• _What the exercise asks_
Keep the images out and set the listing below down word for word.

• _Recorded information_
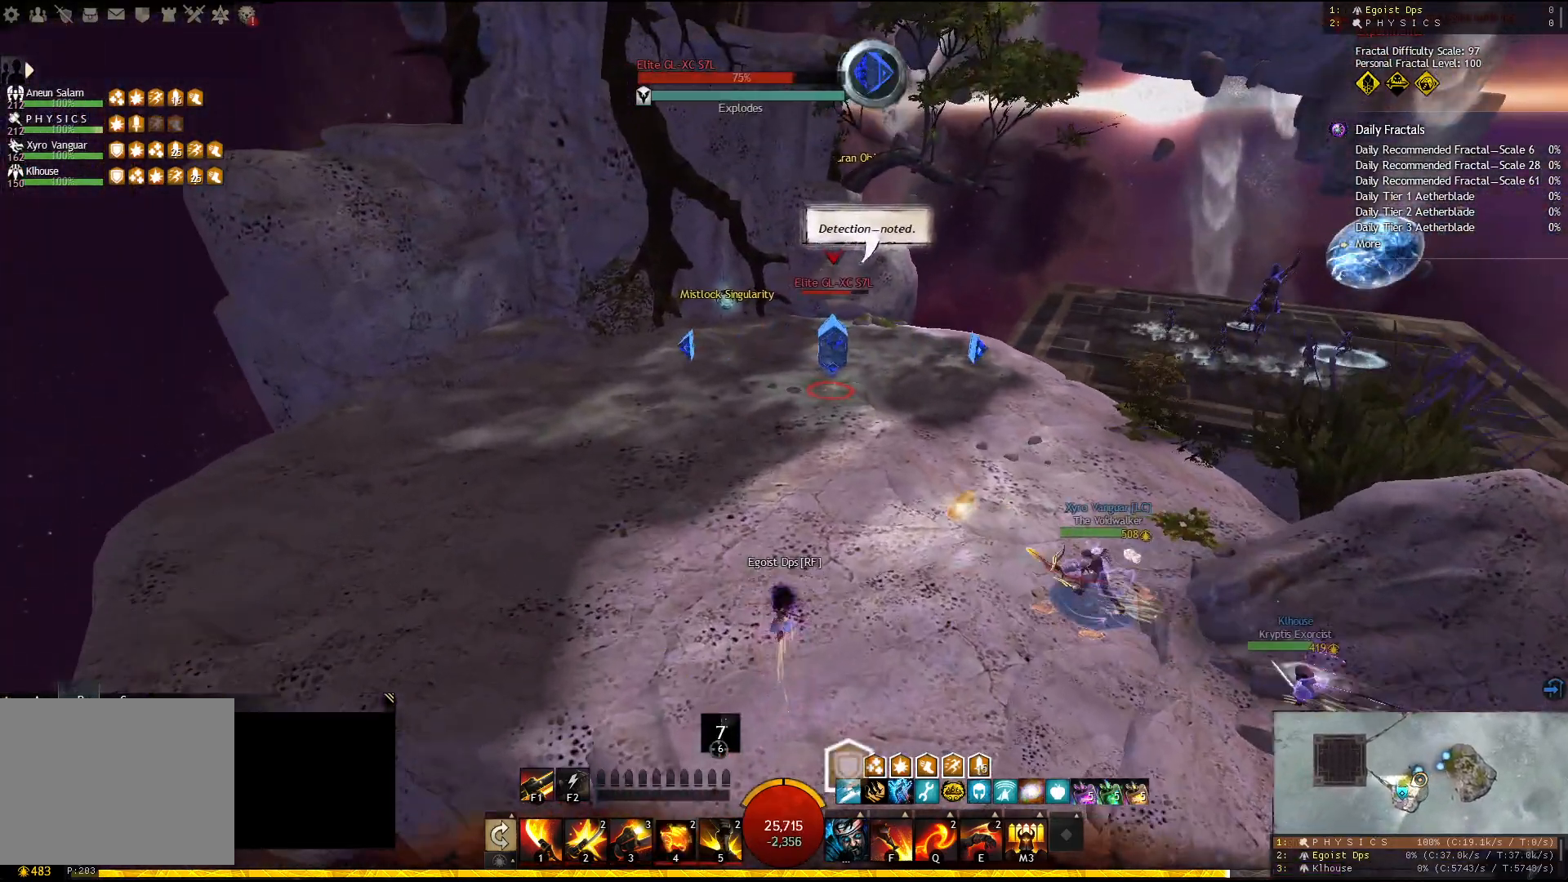
{"keys": ["2"], "events": [[333, "2", "down"], [417, "2", "up"], [467, "2", "down"]]}
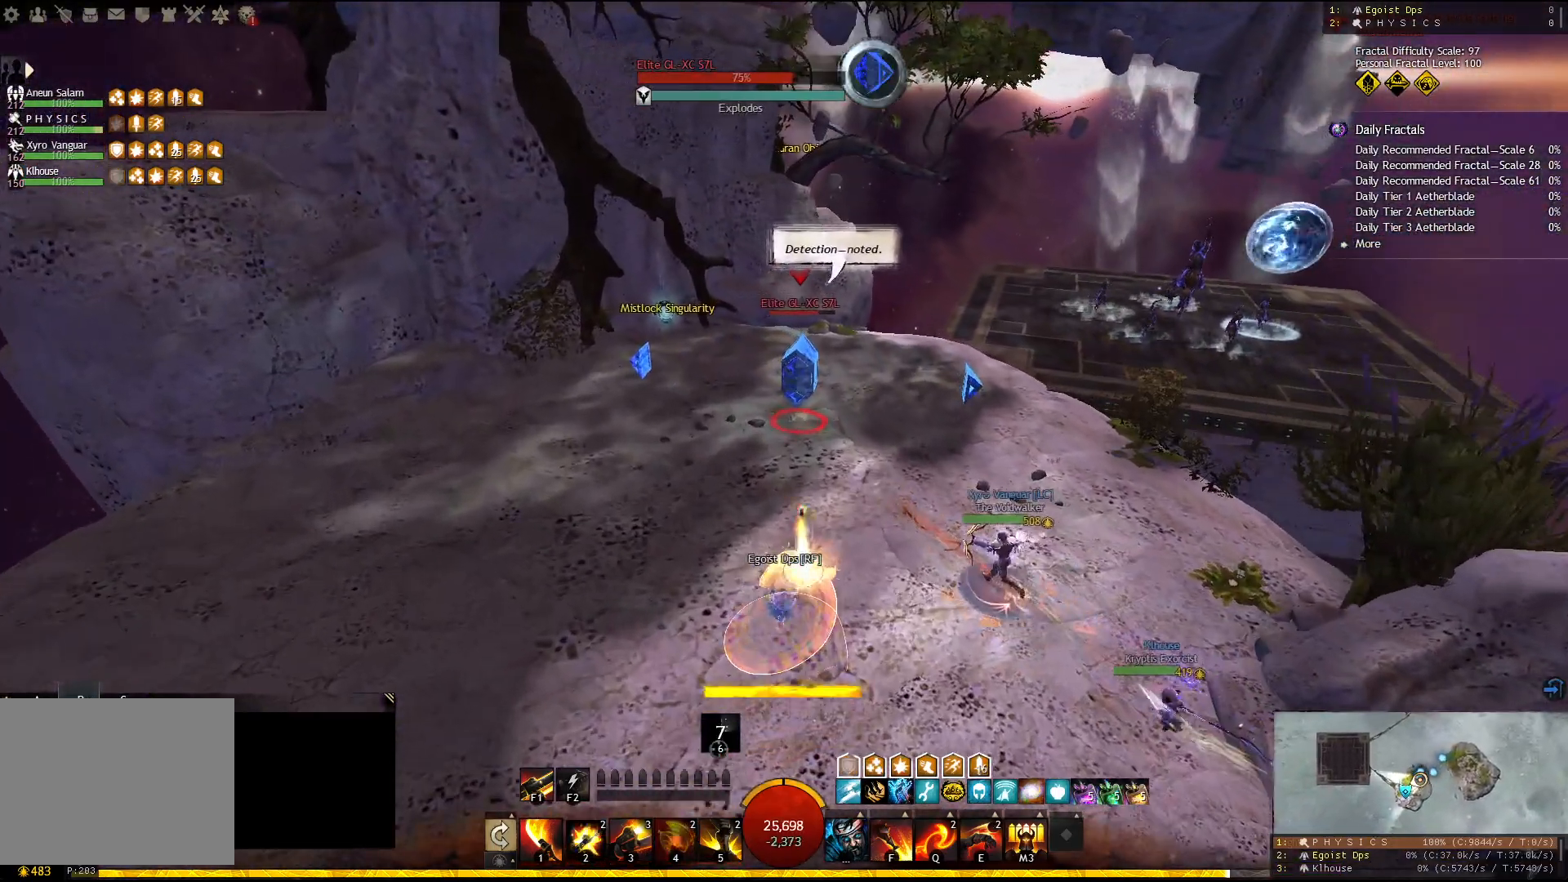
{"keys": [], "events": [[100, "2", "up"]]}
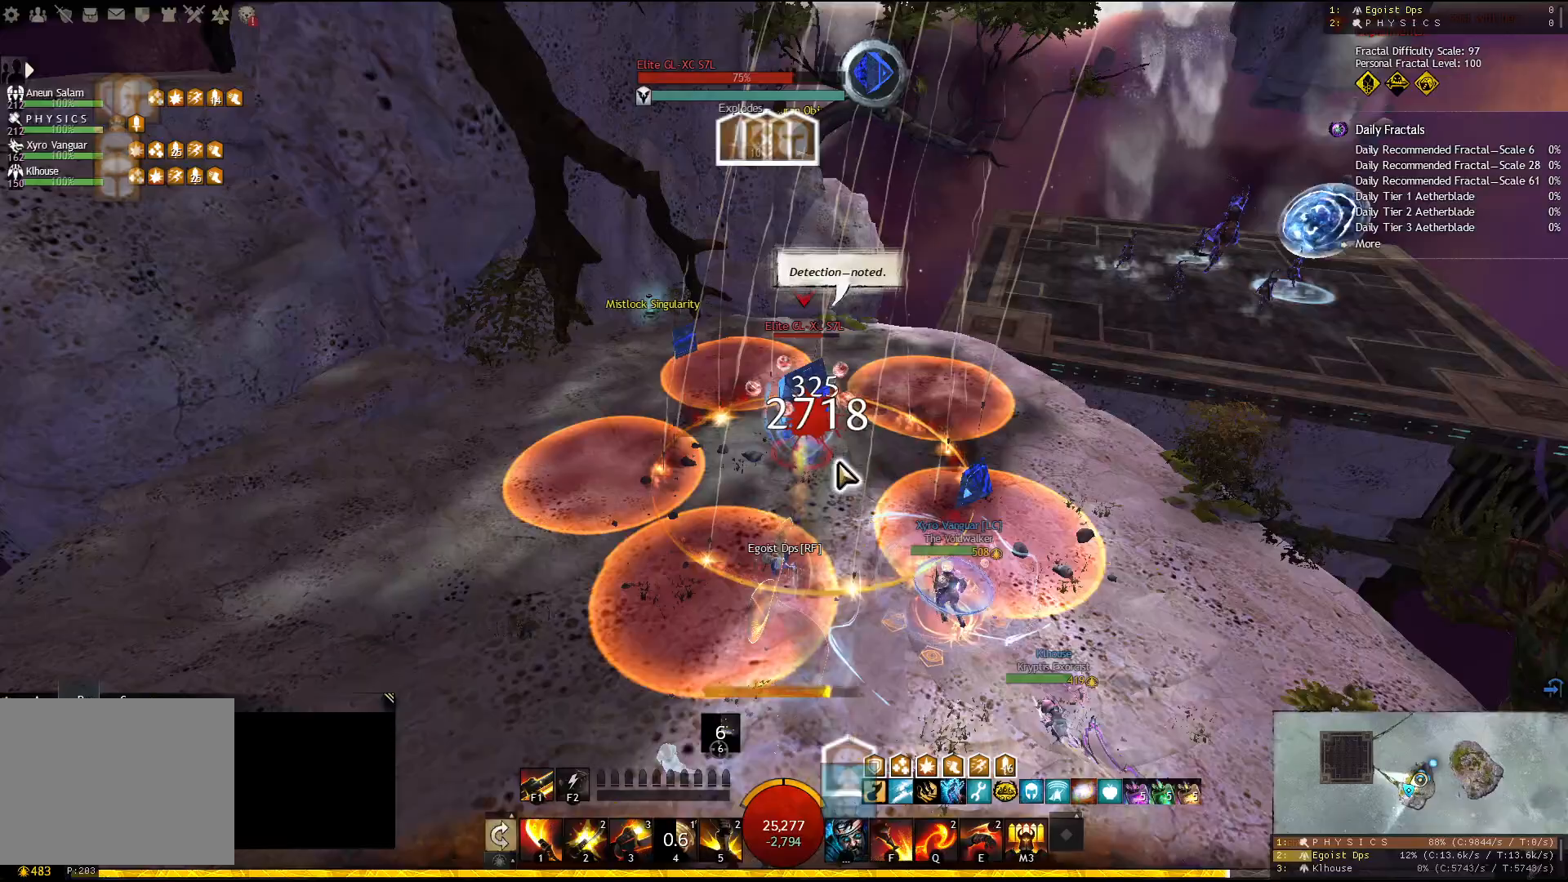
{"keys": [], "events": []}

• _Response to this exercise_
{"keys": ["2"], "events": [[333, "2", "down"], [417, "2", "up"], [467, "2", "down"]]}
{"keys": [], "events": [[100, "2", "up"]]}
{"keys": [], "events": []}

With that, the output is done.